----- Material for this task -----
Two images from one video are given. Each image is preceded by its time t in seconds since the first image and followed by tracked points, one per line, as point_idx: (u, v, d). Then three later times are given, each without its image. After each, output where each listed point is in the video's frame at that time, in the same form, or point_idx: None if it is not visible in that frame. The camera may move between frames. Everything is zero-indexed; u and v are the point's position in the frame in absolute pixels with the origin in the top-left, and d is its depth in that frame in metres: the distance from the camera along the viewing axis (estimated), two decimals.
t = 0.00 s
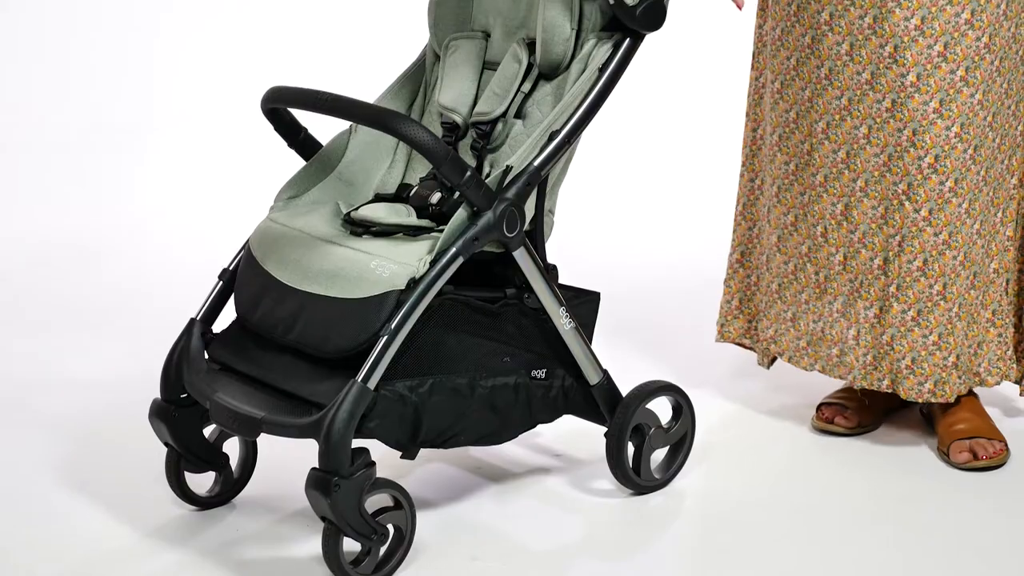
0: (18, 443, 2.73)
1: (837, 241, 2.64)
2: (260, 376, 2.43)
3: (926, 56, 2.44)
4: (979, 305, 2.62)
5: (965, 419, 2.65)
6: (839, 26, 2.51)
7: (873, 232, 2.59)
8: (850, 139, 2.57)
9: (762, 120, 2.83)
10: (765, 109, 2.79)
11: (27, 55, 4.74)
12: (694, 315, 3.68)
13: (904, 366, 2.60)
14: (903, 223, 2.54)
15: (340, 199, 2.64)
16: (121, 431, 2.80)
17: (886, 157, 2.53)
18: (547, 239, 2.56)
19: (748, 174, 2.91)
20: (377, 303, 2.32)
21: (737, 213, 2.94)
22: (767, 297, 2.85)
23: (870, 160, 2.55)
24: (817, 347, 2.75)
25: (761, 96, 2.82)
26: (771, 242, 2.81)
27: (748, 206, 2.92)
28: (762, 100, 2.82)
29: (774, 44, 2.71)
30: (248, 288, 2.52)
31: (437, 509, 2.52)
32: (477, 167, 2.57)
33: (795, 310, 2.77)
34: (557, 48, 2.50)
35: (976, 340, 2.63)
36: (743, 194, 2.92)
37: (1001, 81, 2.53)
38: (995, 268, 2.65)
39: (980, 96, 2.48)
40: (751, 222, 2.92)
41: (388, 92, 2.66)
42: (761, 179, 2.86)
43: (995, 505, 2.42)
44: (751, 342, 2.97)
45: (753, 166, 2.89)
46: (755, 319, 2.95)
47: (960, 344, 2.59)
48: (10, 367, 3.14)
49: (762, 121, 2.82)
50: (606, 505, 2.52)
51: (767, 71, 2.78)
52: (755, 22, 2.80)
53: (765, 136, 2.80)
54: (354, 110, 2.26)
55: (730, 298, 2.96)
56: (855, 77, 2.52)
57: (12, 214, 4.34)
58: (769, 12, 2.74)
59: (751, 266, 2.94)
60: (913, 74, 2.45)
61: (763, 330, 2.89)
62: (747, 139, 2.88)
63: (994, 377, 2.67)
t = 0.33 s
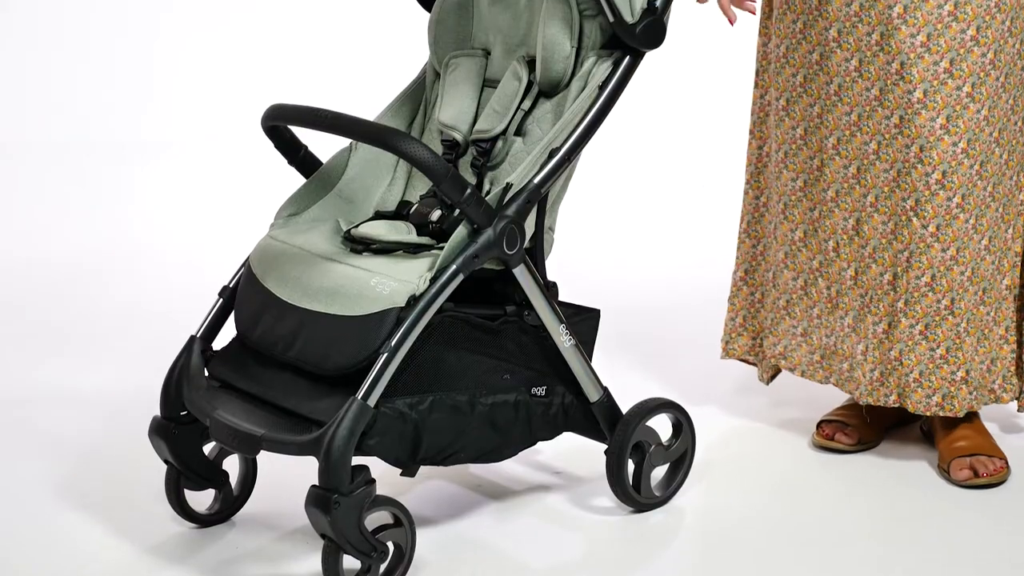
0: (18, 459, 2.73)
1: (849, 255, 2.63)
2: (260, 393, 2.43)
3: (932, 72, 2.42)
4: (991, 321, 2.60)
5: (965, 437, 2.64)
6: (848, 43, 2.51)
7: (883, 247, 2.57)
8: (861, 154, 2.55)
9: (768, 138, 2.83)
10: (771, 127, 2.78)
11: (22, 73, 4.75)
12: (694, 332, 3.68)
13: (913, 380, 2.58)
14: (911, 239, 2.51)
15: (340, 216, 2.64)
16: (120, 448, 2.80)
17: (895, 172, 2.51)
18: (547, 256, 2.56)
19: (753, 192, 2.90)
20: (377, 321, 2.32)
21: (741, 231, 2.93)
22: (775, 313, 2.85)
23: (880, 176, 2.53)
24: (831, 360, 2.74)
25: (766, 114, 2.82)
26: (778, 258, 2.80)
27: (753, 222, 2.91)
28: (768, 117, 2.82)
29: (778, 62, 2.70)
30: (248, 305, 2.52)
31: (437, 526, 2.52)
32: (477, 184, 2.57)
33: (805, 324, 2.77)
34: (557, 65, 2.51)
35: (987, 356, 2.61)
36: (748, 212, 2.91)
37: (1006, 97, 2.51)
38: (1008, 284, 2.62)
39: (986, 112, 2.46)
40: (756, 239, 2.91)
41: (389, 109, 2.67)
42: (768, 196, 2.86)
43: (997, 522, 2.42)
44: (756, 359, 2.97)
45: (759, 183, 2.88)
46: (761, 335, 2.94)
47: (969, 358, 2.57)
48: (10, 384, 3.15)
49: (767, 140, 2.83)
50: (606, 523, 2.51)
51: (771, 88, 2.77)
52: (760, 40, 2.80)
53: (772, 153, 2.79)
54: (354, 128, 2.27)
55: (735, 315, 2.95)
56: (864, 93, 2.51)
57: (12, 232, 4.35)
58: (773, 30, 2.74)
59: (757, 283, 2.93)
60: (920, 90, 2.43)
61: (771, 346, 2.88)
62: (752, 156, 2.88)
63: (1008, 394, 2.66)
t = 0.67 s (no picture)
0: (17, 475, 2.73)
1: (849, 271, 2.63)
2: (261, 409, 2.43)
3: (932, 88, 2.42)
4: (994, 338, 2.60)
5: (966, 452, 2.64)
6: (847, 59, 2.51)
7: (883, 263, 2.56)
8: (860, 170, 2.55)
9: (774, 153, 2.81)
10: (776, 141, 2.78)
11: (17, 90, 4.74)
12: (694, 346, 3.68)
13: (915, 397, 2.58)
14: (911, 255, 2.51)
15: (340, 232, 2.64)
16: (120, 464, 2.80)
17: (894, 189, 2.51)
18: (547, 272, 2.56)
19: (761, 206, 2.89)
20: (377, 337, 2.32)
21: (750, 245, 2.92)
22: (782, 327, 2.84)
23: (879, 192, 2.53)
24: (834, 375, 2.73)
25: (772, 128, 2.80)
26: (784, 272, 2.80)
27: (761, 237, 2.91)
28: (773, 132, 2.80)
29: (782, 77, 2.69)
30: (248, 321, 2.52)
31: (437, 542, 2.52)
32: (477, 201, 2.57)
33: (811, 338, 2.77)
34: (557, 81, 2.51)
35: (990, 372, 2.61)
36: (756, 227, 2.90)
37: (1006, 113, 2.51)
38: (1012, 301, 2.62)
39: (986, 129, 2.47)
40: (765, 253, 2.90)
41: (388, 125, 2.67)
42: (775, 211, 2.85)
43: (998, 539, 2.41)
44: (765, 373, 2.96)
45: (767, 198, 2.88)
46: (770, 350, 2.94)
47: (972, 375, 2.57)
48: (10, 399, 3.14)
49: (773, 154, 2.80)
50: (606, 539, 2.51)
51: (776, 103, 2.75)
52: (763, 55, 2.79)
53: (777, 167, 2.78)
54: (355, 144, 2.27)
55: (745, 329, 2.95)
56: (863, 109, 2.51)
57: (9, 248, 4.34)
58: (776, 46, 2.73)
59: (765, 297, 2.92)
60: (920, 106, 2.43)
61: (777, 360, 2.88)
62: (760, 171, 2.87)
63: (1014, 410, 2.66)
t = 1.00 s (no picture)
0: (18, 492, 2.72)
1: (847, 288, 2.62)
2: (260, 426, 2.42)
3: (932, 104, 2.42)
4: (991, 353, 2.60)
5: (967, 469, 2.65)
6: (846, 75, 2.50)
7: (880, 280, 2.56)
8: (858, 187, 2.55)
9: (778, 168, 2.79)
10: (779, 157, 2.76)
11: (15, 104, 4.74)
12: (695, 362, 3.68)
13: (914, 414, 2.58)
14: (910, 271, 2.51)
15: (340, 248, 2.64)
16: (120, 480, 2.80)
17: (893, 206, 2.50)
18: (547, 288, 2.56)
19: (767, 222, 2.87)
20: (377, 353, 2.32)
21: (760, 260, 2.91)
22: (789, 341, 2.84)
23: (877, 209, 2.53)
24: (832, 394, 2.73)
25: (775, 144, 2.78)
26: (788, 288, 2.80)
27: (768, 252, 2.89)
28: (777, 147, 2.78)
29: (783, 93, 2.68)
30: (248, 338, 2.52)
31: (438, 557, 2.51)
32: (477, 217, 2.57)
33: (810, 355, 2.77)
34: (557, 98, 2.52)
35: (988, 388, 2.61)
36: (763, 242, 2.88)
37: (1005, 129, 2.51)
38: (1009, 316, 2.62)
39: (985, 145, 2.46)
40: (773, 268, 2.88)
41: (389, 141, 2.68)
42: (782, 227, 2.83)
43: (999, 556, 2.41)
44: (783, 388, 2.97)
45: (773, 214, 2.85)
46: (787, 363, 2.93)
47: (969, 391, 2.57)
48: (10, 416, 3.14)
49: (776, 171, 2.79)
50: (606, 556, 2.50)
51: (777, 119, 2.74)
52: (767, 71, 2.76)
53: (780, 183, 2.77)
54: (355, 159, 2.28)
55: (760, 344, 2.94)
56: (863, 126, 2.50)
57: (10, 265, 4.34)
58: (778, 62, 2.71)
59: (777, 312, 2.90)
60: (920, 122, 2.43)
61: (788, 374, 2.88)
62: (764, 187, 2.86)
63: (1010, 427, 2.65)
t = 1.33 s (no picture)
0: (19, 507, 2.72)
1: (842, 304, 2.61)
2: (260, 441, 2.42)
3: (930, 120, 2.43)
4: (986, 369, 2.60)
5: (967, 485, 2.64)
6: (845, 90, 2.50)
7: (876, 296, 2.55)
8: (856, 203, 2.54)
9: (779, 184, 2.80)
10: (781, 172, 2.77)
11: (13, 119, 4.74)
12: (694, 377, 3.68)
13: (904, 429, 2.58)
14: (907, 287, 2.51)
15: (340, 263, 2.64)
16: (121, 496, 2.80)
17: (890, 221, 2.50)
18: (547, 303, 2.56)
19: (766, 236, 2.86)
20: (377, 369, 2.32)
21: (757, 275, 2.91)
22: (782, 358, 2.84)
23: (875, 224, 2.52)
24: (815, 412, 2.73)
25: (778, 158, 2.79)
26: (786, 303, 2.79)
27: (766, 267, 2.89)
28: (779, 162, 2.79)
29: (786, 107, 2.69)
30: (248, 353, 2.52)
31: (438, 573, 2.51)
32: (477, 232, 2.57)
33: (801, 372, 2.76)
34: (557, 113, 2.52)
35: (984, 404, 2.61)
36: (762, 257, 2.87)
37: (1004, 146, 2.51)
38: (1006, 332, 2.63)
39: (983, 160, 2.47)
40: (771, 284, 2.88)
41: (389, 156, 2.68)
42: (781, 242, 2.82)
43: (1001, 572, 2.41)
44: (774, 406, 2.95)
45: (772, 229, 2.84)
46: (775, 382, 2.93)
47: (959, 405, 2.58)
48: (10, 431, 3.14)
49: (779, 185, 2.79)
50: (606, 571, 2.50)
51: (781, 134, 2.74)
52: (769, 86, 2.78)
53: (781, 198, 2.77)
54: (355, 175, 2.28)
55: (753, 359, 2.95)
56: (860, 141, 2.50)
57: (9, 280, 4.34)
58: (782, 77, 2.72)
59: (771, 328, 2.90)
60: (917, 138, 2.44)
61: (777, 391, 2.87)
62: (765, 202, 2.85)
63: (1010, 445, 2.63)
-----
## Task statement
The required answer is the exact run of lines above starting at the line with "16: (120, 448, 2.80)" and ending at the line with "11: (17, 90, 4.74)", with both ends present.

## Output below
16: (120, 448, 2.80)
17: (895, 172, 2.51)
18: (547, 256, 2.56)
19: (753, 192, 2.90)
20: (377, 321, 2.32)
21: (741, 231, 2.93)
22: (775, 313, 2.85)
23: (880, 176, 2.53)
24: (831, 360, 2.74)
25: (766, 114, 2.82)
26: (778, 258, 2.80)
27: (753, 222, 2.91)
28: (768, 117, 2.82)
29: (778, 62, 2.70)
30: (248, 305, 2.52)
31: (437, 526, 2.52)
32: (477, 184, 2.57)
33: (805, 324, 2.77)
34: (557, 65, 2.51)
35: (987, 356, 2.61)
36: (748, 212, 2.91)
37: (1006, 97, 2.51)
38: (1008, 284, 2.62)
39: (986, 112, 2.46)
40: (756, 239, 2.91)
41: (389, 109, 2.67)
42: (768, 196, 2.86)
43: (997, 522, 2.42)
44: (756, 359, 2.97)
45: (759, 183, 2.88)
46: (761, 335, 2.94)
47: (969, 358, 2.57)
48: (10, 384, 3.15)
49: (767, 140, 2.83)
50: (606, 523, 2.51)
51: (771, 88, 2.77)
52: (760, 40, 2.80)
53: (772, 153, 2.79)
54: (354, 128, 2.27)
55: (735, 315, 2.95)
56: (864, 93, 2.51)
57: (12, 232, 4.35)
58: (773, 30, 2.74)
59: (757, 283, 2.93)
60: (920, 90, 2.43)
61: (771, 346, 2.88)
62: (752, 156, 2.88)
63: (1008, 394, 2.66)
t = 0.67 s (no picture)
0: (17, 475, 2.73)
1: (849, 271, 2.63)
2: (261, 409, 2.43)
3: (932, 88, 2.42)
4: (994, 338, 2.60)
5: (966, 452, 2.64)
6: (847, 59, 2.51)
7: (883, 263, 2.56)
8: (860, 170, 2.55)
9: (774, 153, 2.81)
10: (776, 141, 2.78)
11: (17, 90, 4.74)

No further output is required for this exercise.